The Senate voted overwhelmingly tonight against an attempt to strip the controversial detainee provision out of the defense bill. It wasn’t even close: 60-38. Sen. Rand Paul was a leader of the honorable defeated. Read this: [1]

The measure, part of the massive National Defense Authorization Act, was also opposed by civil libertarians on the left and right. But 16 Democrats and an independent joined with Republicans to defeat an amendment  [2]by Sen. Mark Udall (D-Colo.) that would have killed the provision, voting it down with 61 against, and 37 for it.

“I’m very, very, concerned about having U.S. citizens sent to Guantanamo Bay for indefinite detention,” said Sen. Rand Paul (R-Ky.), one of the Senate’s most conservative members.

Rand’s top complaint is that a terrorism suspect would get just one hearing where the military could assert that the person is a suspected terrorist — and then they could be locked up for life, without ever formally being charged. The only safety valve is a waiver from the secretary of defense.

“It’s not enough just to be alleged to be a terrorist,” Paul said, echoing the views of the American Civil Liberties Union. “That’s part of what due process is — deciding, are you a terrorist? I think it’s important that we not allow U.S. citizens to be taken.”

Here are the 14 Democrats (plus Joe Lieberman) who joined every Republican, except for Paul and Mark Kirk of Illinois, in voting down the amendment:

Sens. Bob Casey (Pa.), Kent Conrad (N.D.), Kay Hagan (N.C.), Daniel Inouye (Hawaii), Herb Kohl (Wis.), Mary Landrieu (La.), Carl Levin (Mich.), Joe Manchin (W. Va.), Clair McCaskill (Mo.), Ben Nelson (Neb.), Mark Pryor (Ark.), Jack Reed (R.I.), Jeanne Shaheen (N.H.), Debbie Stabenow (Mich.) and Sheldon Whitehouse (R.I.).

The president is threatening to veto this thing. There appear to be enough votes in the Senate to sustain a presidential veto — but Jack Goldsmith believes Obama will fold: [3]

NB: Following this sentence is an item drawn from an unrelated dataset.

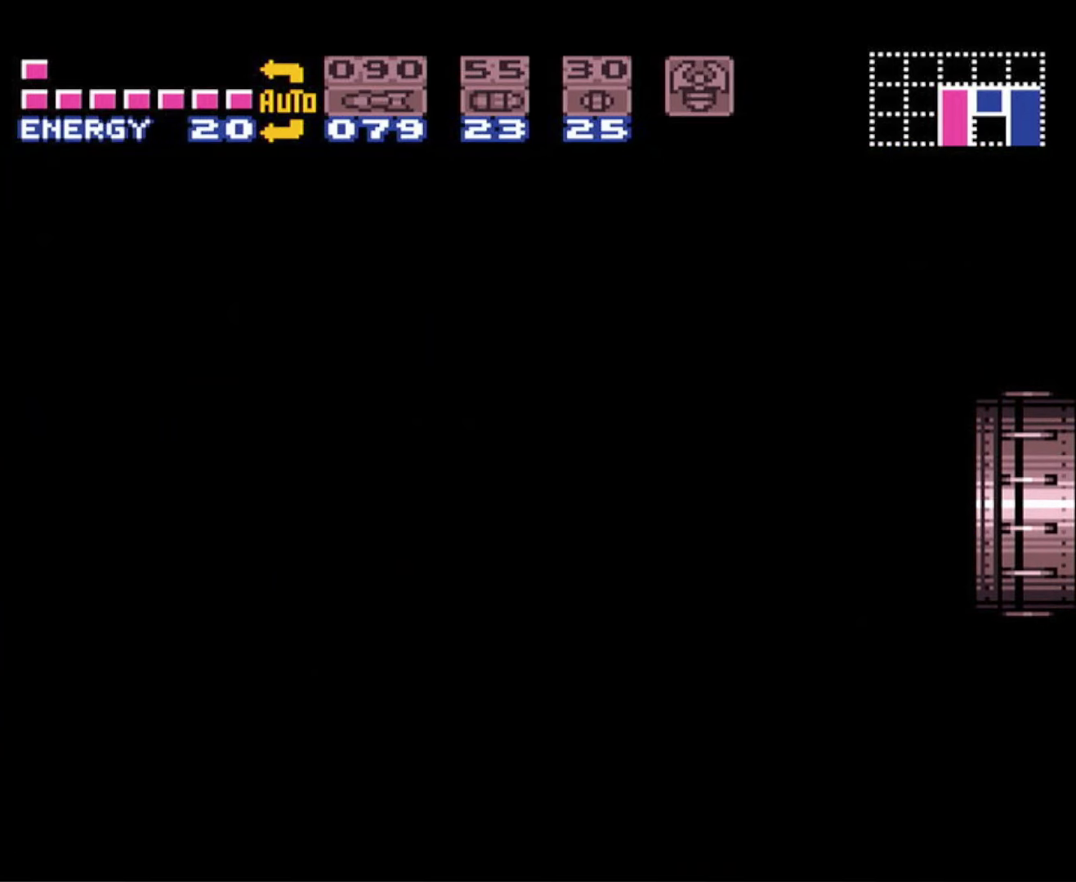
{"buttons": ["B", "DPAD_RIGHT"], "events": []}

I doubt that the President will blow up the bill.  Too many liberal democrats, including Senate Arms Services Chair Carl Levin, support it, so the president cannot charge political extremism.  And as John McCain has said [4], “[t]here is too much in this bill that is important to this Nation’s defense.”  Is the president really going to expose himself, in an election cycle, to the charge (fair or not) that he jeopardized the nation’s defenses in order to vindicate the principle of presidential discretion to release terrorists from GTMO or to bring them to the United States to try them in civilian courts?  It is the right principle, but it is a generally unpopular one that the president has not to date fought for.  I doubt he will start fighting for it eleven months before the election.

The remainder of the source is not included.